_Collection entries:_

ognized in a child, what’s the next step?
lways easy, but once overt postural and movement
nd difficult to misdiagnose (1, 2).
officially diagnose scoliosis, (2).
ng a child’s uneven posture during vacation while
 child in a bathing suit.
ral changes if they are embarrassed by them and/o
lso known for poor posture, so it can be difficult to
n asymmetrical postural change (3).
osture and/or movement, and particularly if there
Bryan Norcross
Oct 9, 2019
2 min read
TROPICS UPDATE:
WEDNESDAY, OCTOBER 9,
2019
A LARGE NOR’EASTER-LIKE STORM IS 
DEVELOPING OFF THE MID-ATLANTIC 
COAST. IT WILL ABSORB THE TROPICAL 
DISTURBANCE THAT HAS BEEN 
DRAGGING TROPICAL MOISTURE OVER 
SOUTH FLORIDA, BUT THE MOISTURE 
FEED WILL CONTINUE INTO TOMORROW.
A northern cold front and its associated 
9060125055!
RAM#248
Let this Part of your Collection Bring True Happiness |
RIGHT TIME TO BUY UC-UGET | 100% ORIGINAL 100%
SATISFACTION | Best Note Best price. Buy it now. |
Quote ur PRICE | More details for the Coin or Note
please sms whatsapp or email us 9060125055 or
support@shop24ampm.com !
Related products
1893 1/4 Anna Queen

--

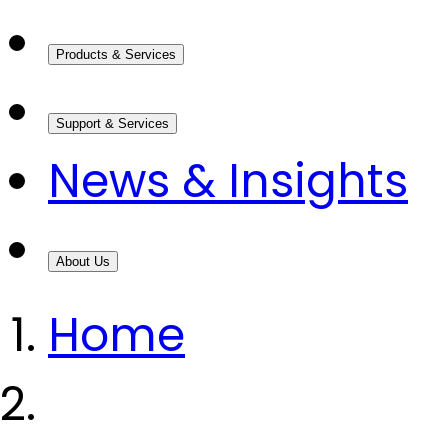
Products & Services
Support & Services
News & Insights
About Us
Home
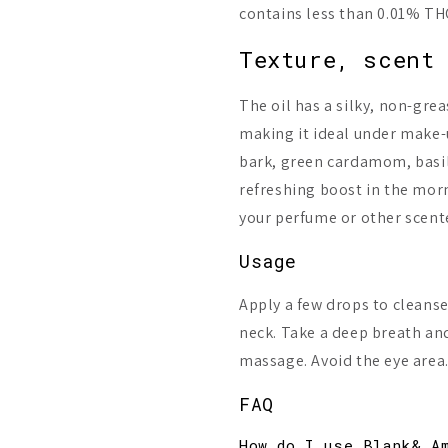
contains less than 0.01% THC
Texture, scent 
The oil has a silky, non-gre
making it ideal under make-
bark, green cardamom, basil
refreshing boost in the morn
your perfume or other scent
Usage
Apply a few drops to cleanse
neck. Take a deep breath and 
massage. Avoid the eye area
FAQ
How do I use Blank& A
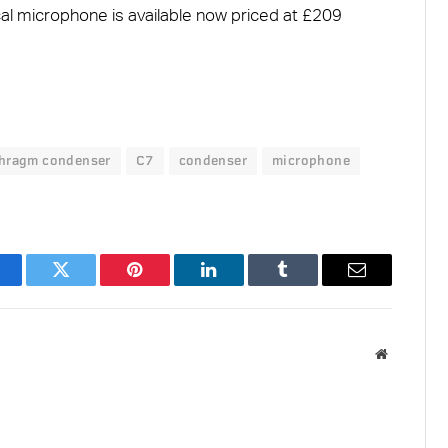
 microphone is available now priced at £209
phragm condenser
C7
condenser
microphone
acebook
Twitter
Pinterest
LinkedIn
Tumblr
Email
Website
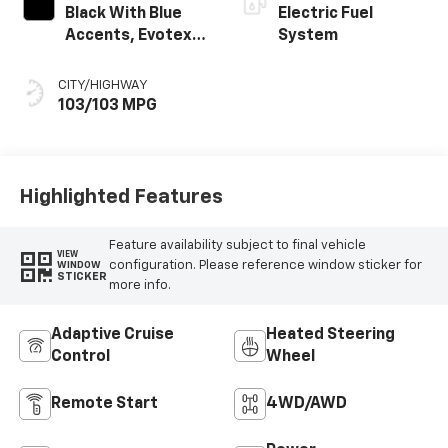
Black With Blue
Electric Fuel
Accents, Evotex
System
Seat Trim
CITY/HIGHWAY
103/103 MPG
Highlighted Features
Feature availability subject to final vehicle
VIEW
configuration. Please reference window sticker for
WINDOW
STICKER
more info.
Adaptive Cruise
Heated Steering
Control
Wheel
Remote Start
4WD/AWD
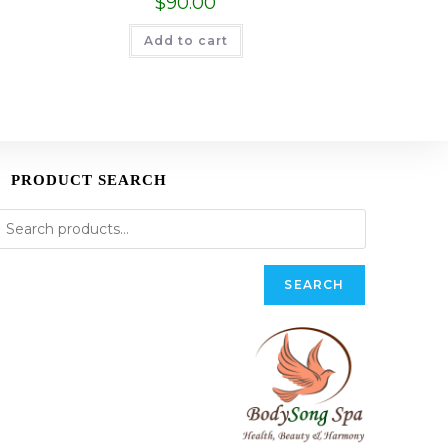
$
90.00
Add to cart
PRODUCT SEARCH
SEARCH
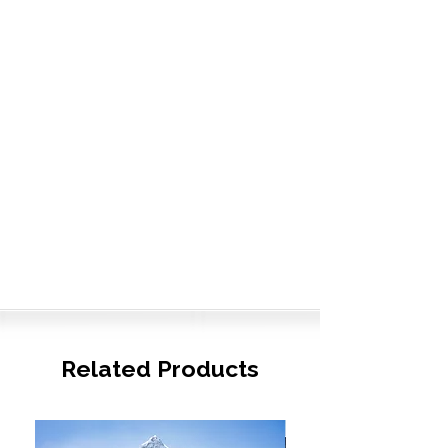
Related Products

_What to produce:_
Which lines in the rows contain the string "Note", with case counting? Return each of those lines in full.

_Answer for the task:_
SATISFACTION | Best Note Best price. Buy it now. |
Quote ur PRICE | More details for the Coin or Note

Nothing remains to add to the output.